Thank you, good morning everyone.

B
Brian Jellison
Chairman, President, Chief Executive Officer

Hey, good morning Deane.

Deane Dray
RBC Capital Markets

Congrats to Neil in his new role at COO. First question, maybe take us through the dynamics in the fourth quarter in RF technology - it came in lighter both top line and earnings versus our expectations. I know there were some puts and takes in the quarter and you had called out last quarter there was some pull-in into the third quarter for Deltek - I don’t know if that was a factor, or if this was that stub from a year ago. But could you take us through that for starters, please?

B
Brian Jellison
Chairman, President, Chief Executive Officer

Rob is chomping at the bit.

R
Robert Crisci
Vice President, Chief Financial Officer

Hi Deane, good morning. Yes, so it was right in line with our model on EBITDA. We actually were a little bit above our internal guidance model on EBITDA for the segment. We were a little light on revenue - I think we guided to low single digits and it came in minus-1, just because of the difficult MTA comp versus last year and timing on some of the TransCore projects. But it really was in line with our model, so I think, not to speak for the analysts, but it seems like the analysts may have missed the fact that we did have this $35 million or so of revenue last year, and it seems like people weren’t taking that into account when they were doing their RF estimate for Q4. So from our perspective, in line, and more importantly really exceeded in terms of cash flow. The cash flow performance in the quarter was better than we expected, again driven by the new acquisitions, Deltek and ConstructConnect, and really good performance there. So from our viewpoint, it was a solid quarter in RF.

B
Brian Jellison
Chairman, President, Chief Executive Officer

I just want to reassert that Deltek and ConstructConnect outperformed in the fourth quarter versus our model. It solely centers on the intelligent traffic system side of project management at TransCore.

Deane Dray
RBC Capital Markets

Got it, and then how about just the--expand more on the tax reform impact. Rob, can you just kind of take us through the details of how you work through the implications for Roper’s tax position for 2018 and beyond?
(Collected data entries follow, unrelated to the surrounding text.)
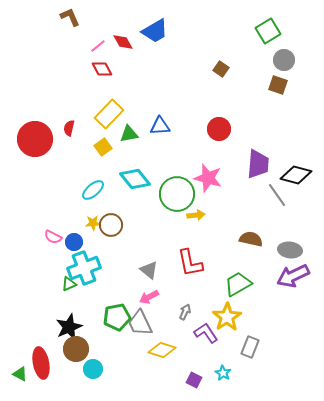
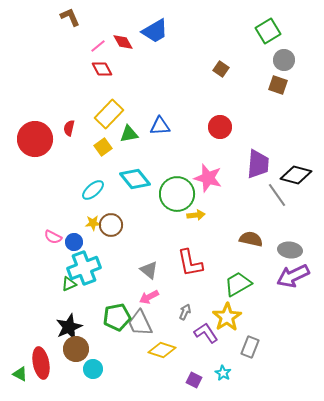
red circle at (219, 129): moved 1 px right, 2 px up
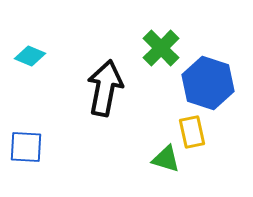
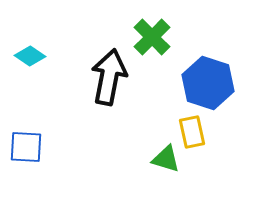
green cross: moved 9 px left, 11 px up
cyan diamond: rotated 12 degrees clockwise
black arrow: moved 4 px right, 11 px up
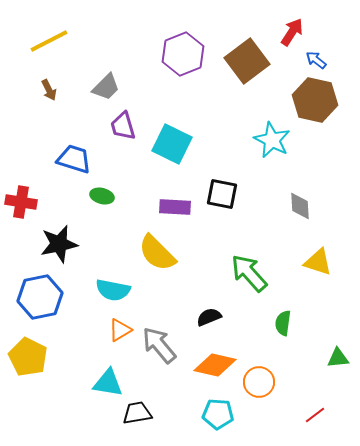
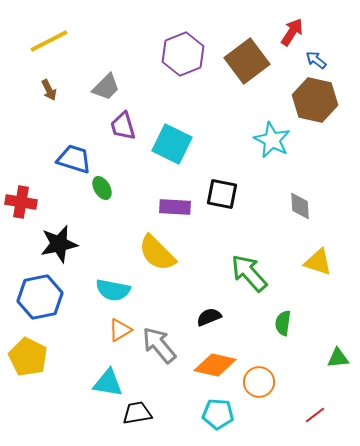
green ellipse: moved 8 px up; rotated 45 degrees clockwise
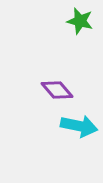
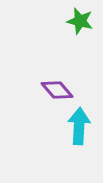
cyan arrow: rotated 99 degrees counterclockwise
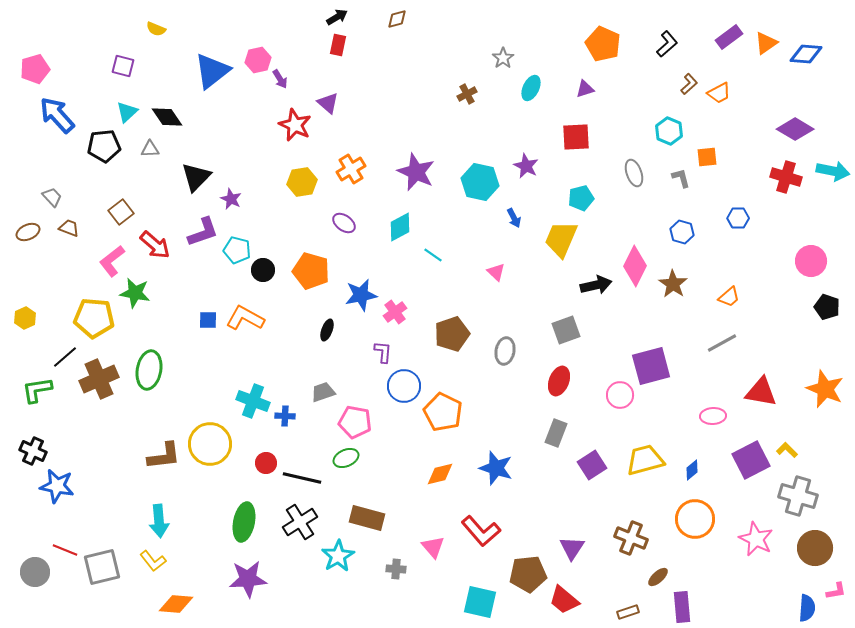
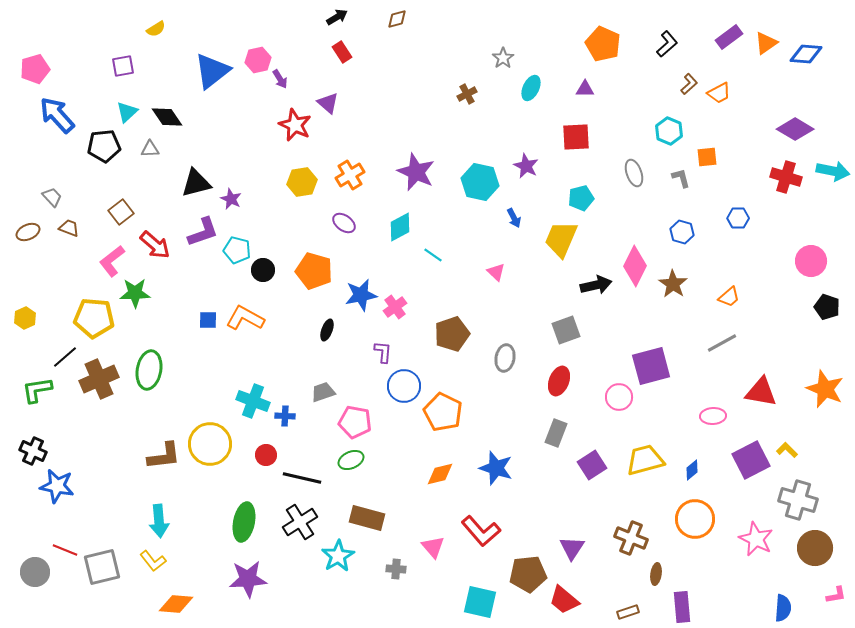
yellow semicircle at (156, 29): rotated 54 degrees counterclockwise
red rectangle at (338, 45): moved 4 px right, 7 px down; rotated 45 degrees counterclockwise
purple square at (123, 66): rotated 25 degrees counterclockwise
purple triangle at (585, 89): rotated 18 degrees clockwise
orange cross at (351, 169): moved 1 px left, 6 px down
black triangle at (196, 177): moved 6 px down; rotated 32 degrees clockwise
orange pentagon at (311, 271): moved 3 px right
green star at (135, 293): rotated 12 degrees counterclockwise
pink cross at (395, 312): moved 5 px up
gray ellipse at (505, 351): moved 7 px down
pink circle at (620, 395): moved 1 px left, 2 px down
green ellipse at (346, 458): moved 5 px right, 2 px down
red circle at (266, 463): moved 8 px up
gray cross at (798, 496): moved 4 px down
brown ellipse at (658, 577): moved 2 px left, 3 px up; rotated 40 degrees counterclockwise
pink L-shape at (836, 591): moved 4 px down
blue semicircle at (807, 608): moved 24 px left
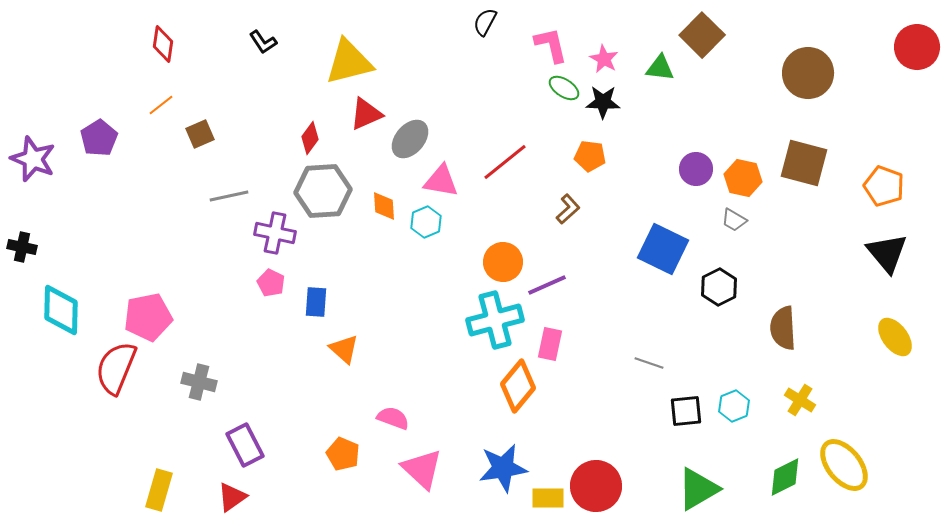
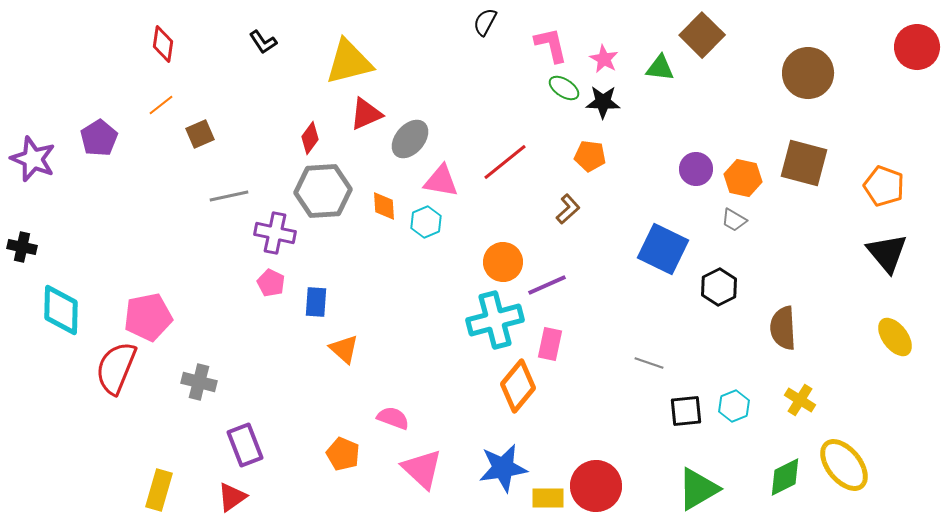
purple rectangle at (245, 445): rotated 6 degrees clockwise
What swings you from 21 to 23 - we had been modeling 23, and what might be the dynamic in the first quarter that would be taking you lower than that?

R
Robert Crisci
Vice President, Chief Financial Officer

Yes, sure. So like every other company out there, there was a lot of work done, and I commend our tax department - they’ve been working long hours all the month of January to really get all this work done in time for the earnings call and, of course, the 10-K coming up. So yes, I think as Brian mentioned, we’re probably--we had to give a point estimate, it’s probably around 22% is our long-term, right? We wanted to give a range because there are some moving parts, and so it’s always difficult when you’re under a new law here to make sure you get everything ironed out, but I think that we’re pretty comfortable with that 22% number over the long term.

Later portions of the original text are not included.